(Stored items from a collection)
⁂

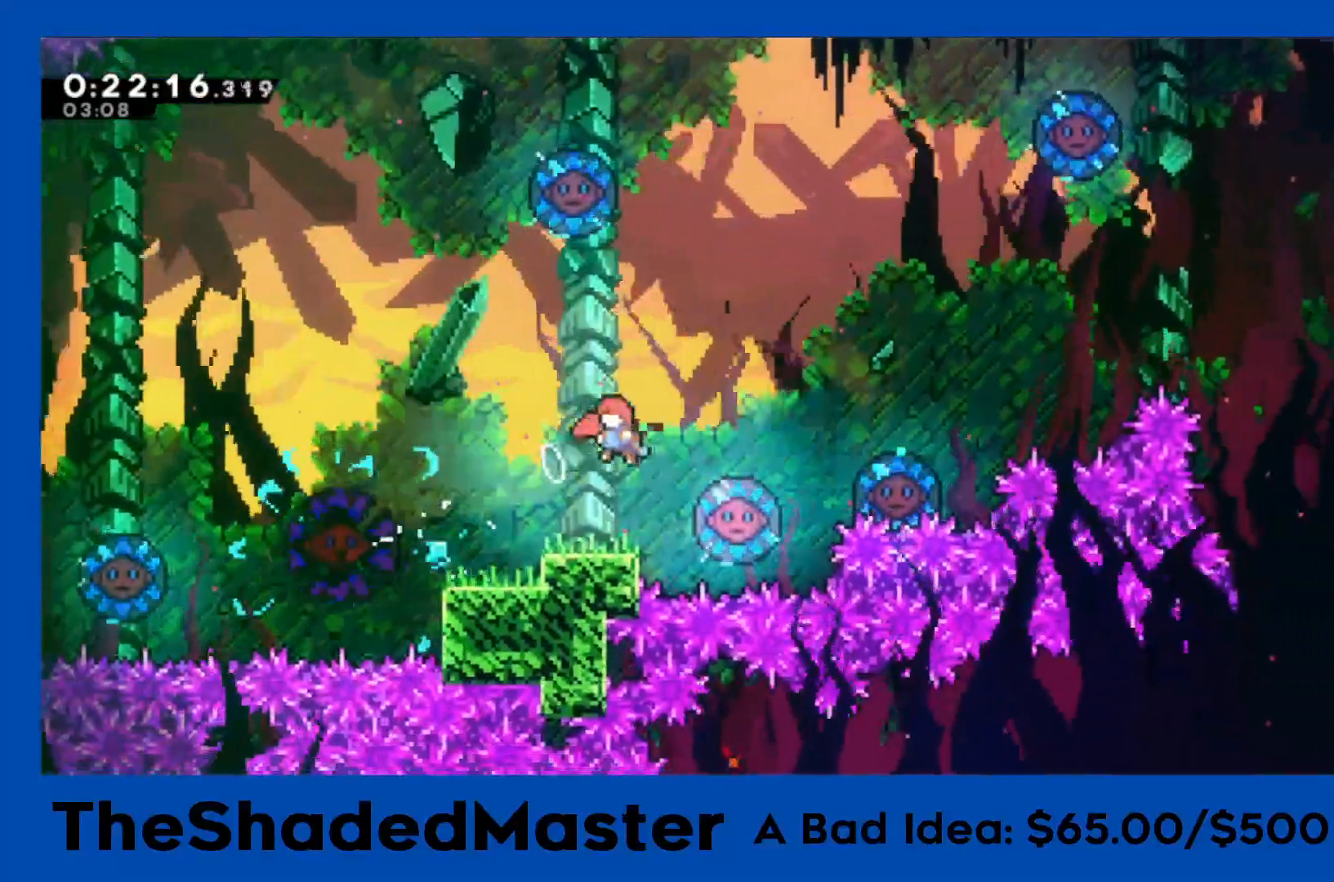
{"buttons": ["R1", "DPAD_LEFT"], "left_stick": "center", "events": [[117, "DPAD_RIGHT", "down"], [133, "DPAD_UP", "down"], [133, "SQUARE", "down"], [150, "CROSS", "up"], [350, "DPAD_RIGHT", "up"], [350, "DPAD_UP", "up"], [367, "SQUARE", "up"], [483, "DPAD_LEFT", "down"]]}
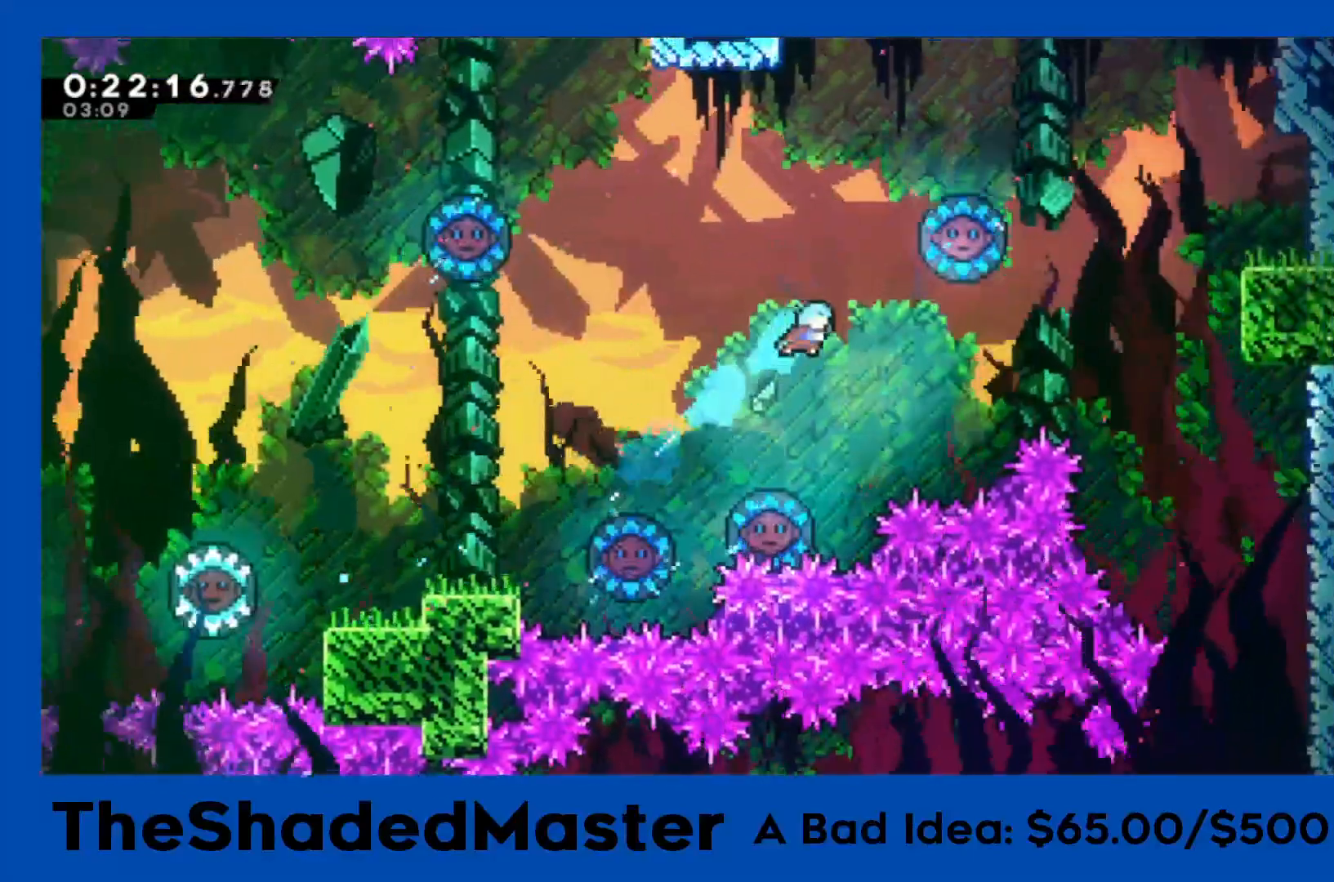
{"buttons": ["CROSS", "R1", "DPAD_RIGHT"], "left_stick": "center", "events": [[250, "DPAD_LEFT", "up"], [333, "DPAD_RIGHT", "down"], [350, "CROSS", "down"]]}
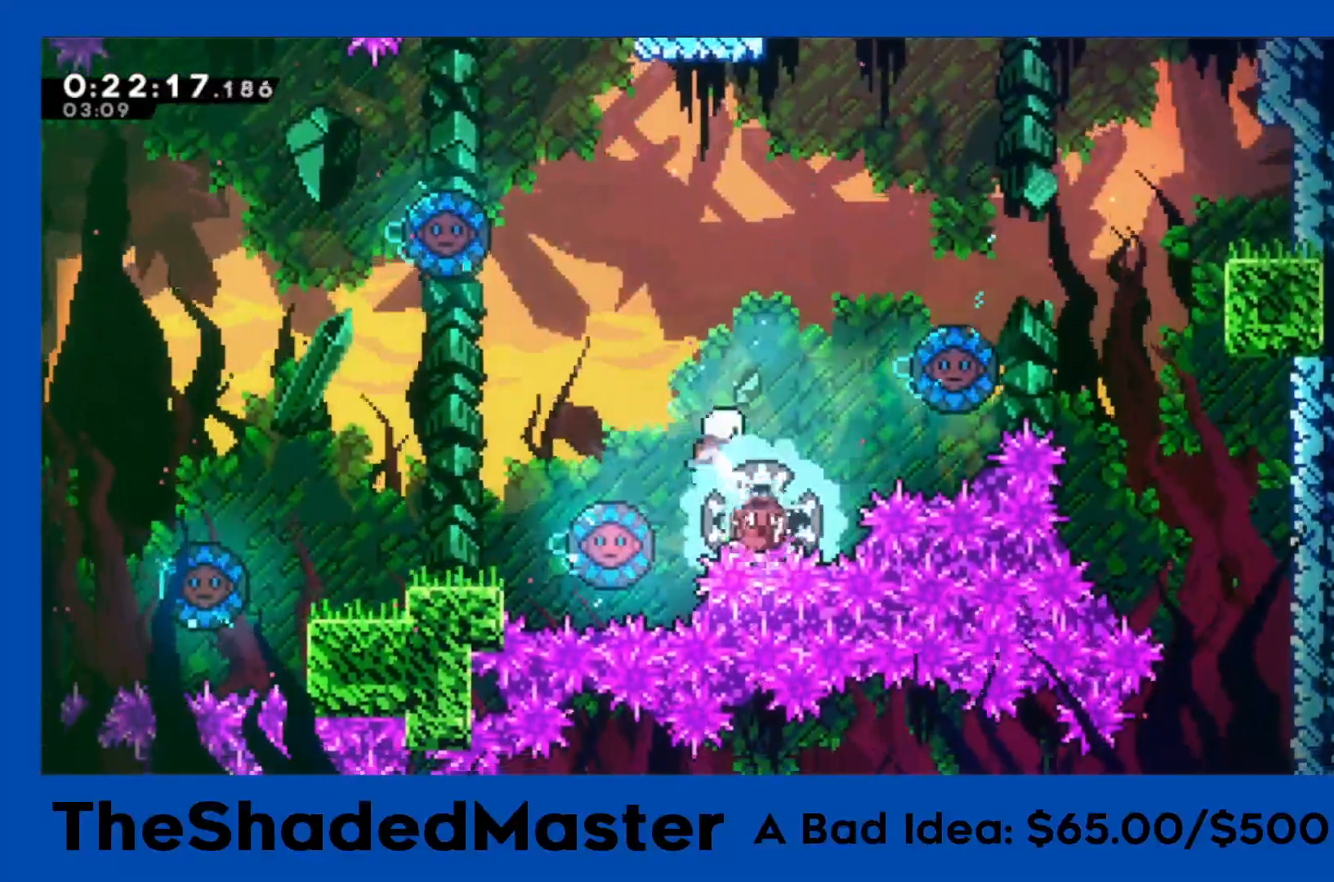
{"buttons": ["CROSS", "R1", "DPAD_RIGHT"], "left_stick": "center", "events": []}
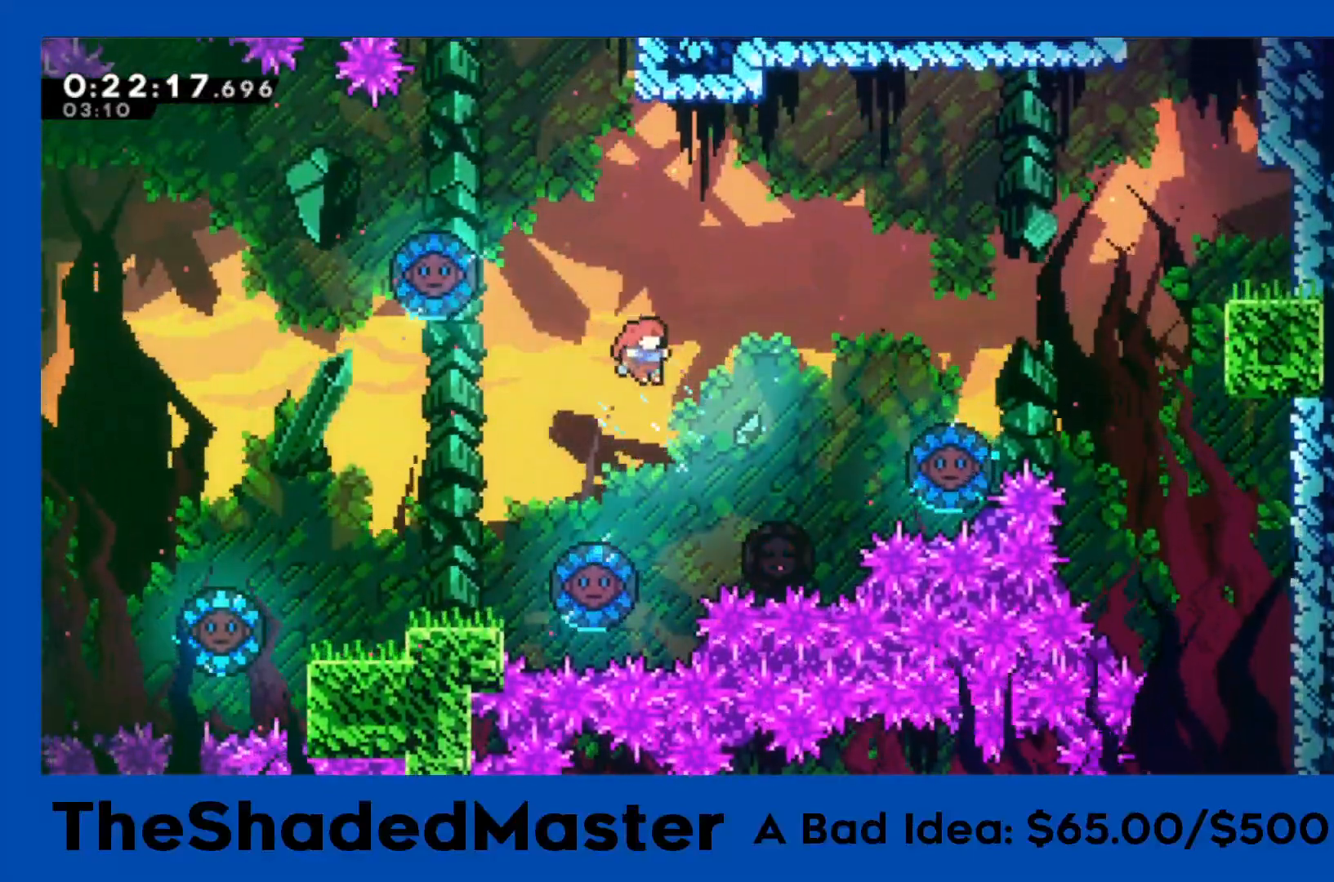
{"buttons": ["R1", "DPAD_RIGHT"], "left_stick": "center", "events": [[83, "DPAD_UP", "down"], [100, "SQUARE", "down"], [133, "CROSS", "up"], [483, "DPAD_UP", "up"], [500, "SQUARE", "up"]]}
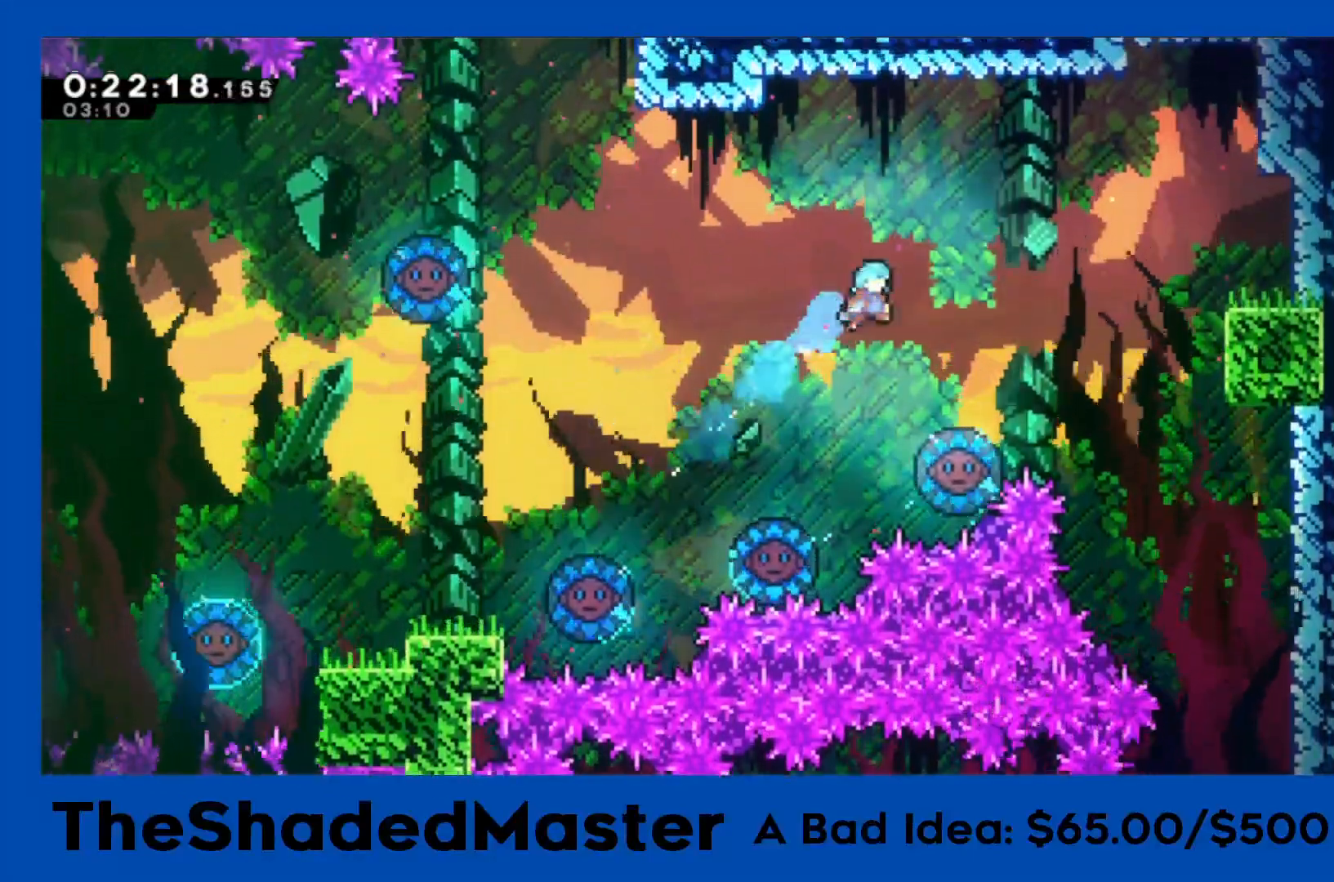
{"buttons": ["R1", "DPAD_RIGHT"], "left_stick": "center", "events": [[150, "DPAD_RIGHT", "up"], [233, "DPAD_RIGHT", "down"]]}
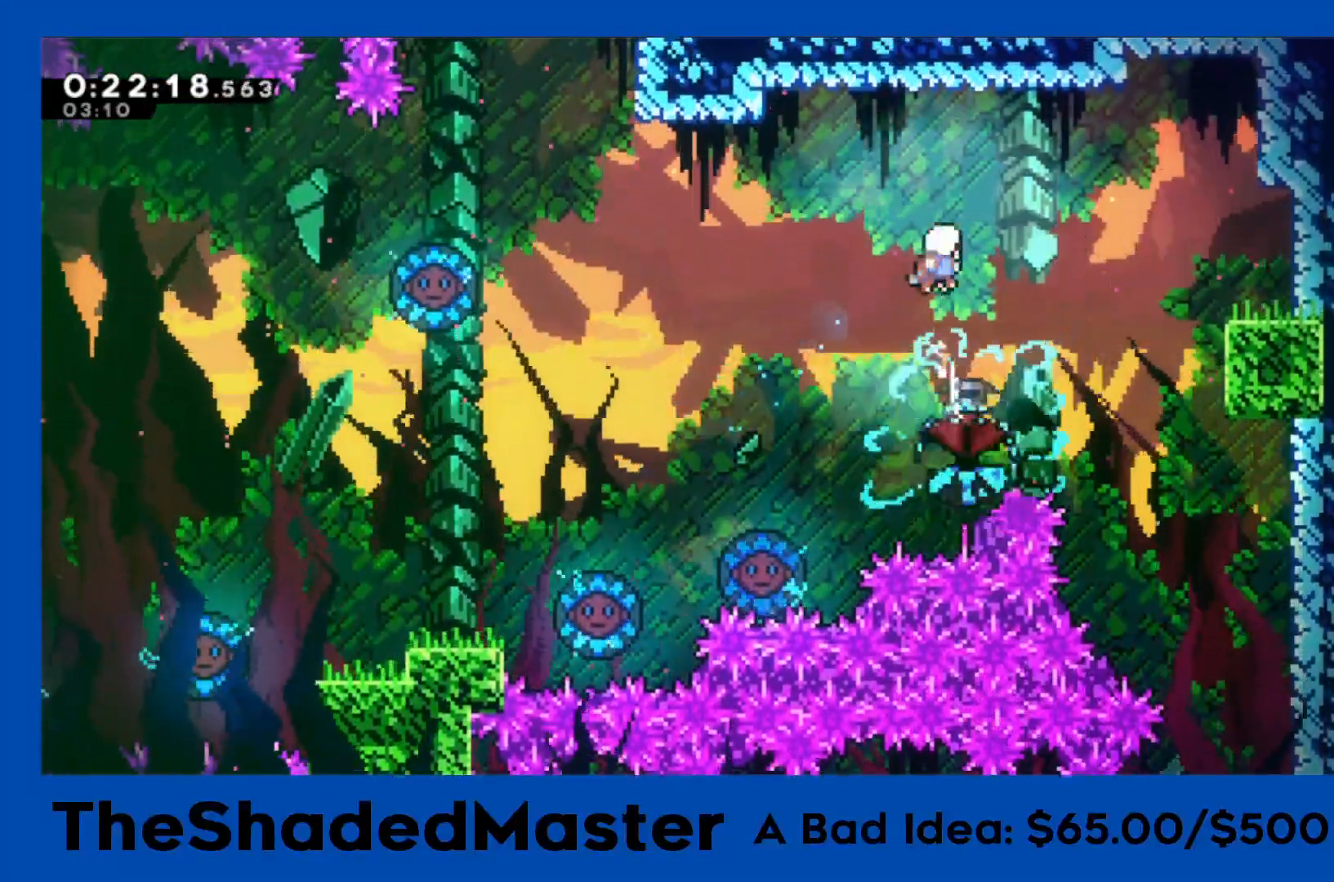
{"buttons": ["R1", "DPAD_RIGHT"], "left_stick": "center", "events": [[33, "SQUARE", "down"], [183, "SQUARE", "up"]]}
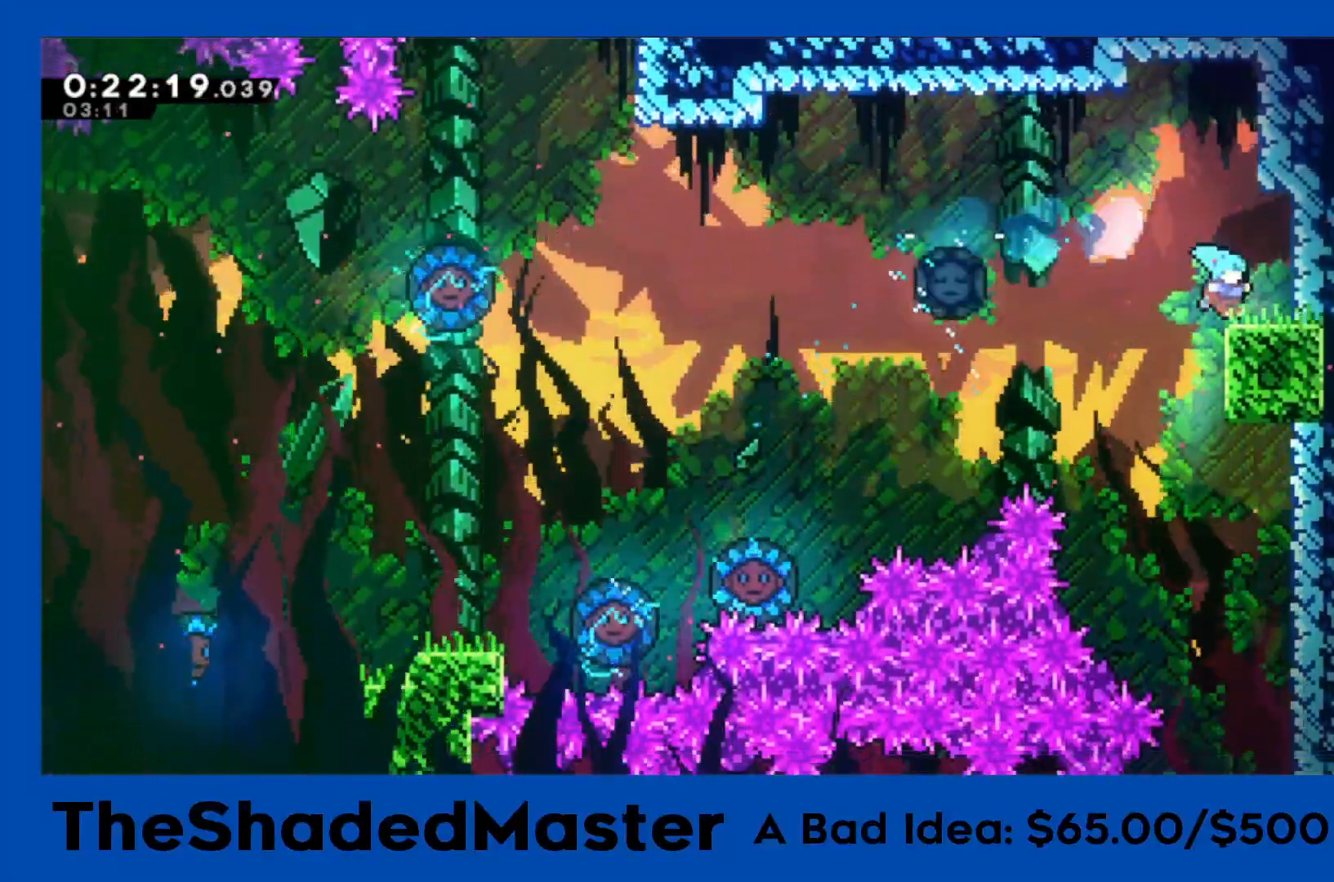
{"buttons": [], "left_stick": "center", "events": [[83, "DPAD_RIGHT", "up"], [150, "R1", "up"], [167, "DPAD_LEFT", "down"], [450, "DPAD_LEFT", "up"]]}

⁂

Filter the records for lines containing the word "SQUARE" and copy each one.

{"buttons": ["R1", "DPAD_LEFT"], "left_stick": "center", "events": [[117, "DPAD_RIGHT", "down"], [133, "DPAD_UP", "down"], [133, "SQUARE", "down"], [150, "CROSS", "up"], [350, "DPAD_RIGHT", "up"], [350, "DPAD_UP", "up"], [367, "SQUARE", "up"], [483, "DPAD_LEFT", "down"]]}
{"buttons": ["R1", "DPAD_RIGHT"], "left_stick": "center", "events": [[83, "DPAD_UP", "down"], [100, "SQUARE", "down"], [133, "CROSS", "up"], [483, "DPAD_UP", "up"], [500, "SQUARE", "up"]]}
{"buttons": ["R1", "DPAD_RIGHT"], "left_stick": "center", "events": [[33, "SQUARE", "down"], [183, "SQUARE", "up"]]}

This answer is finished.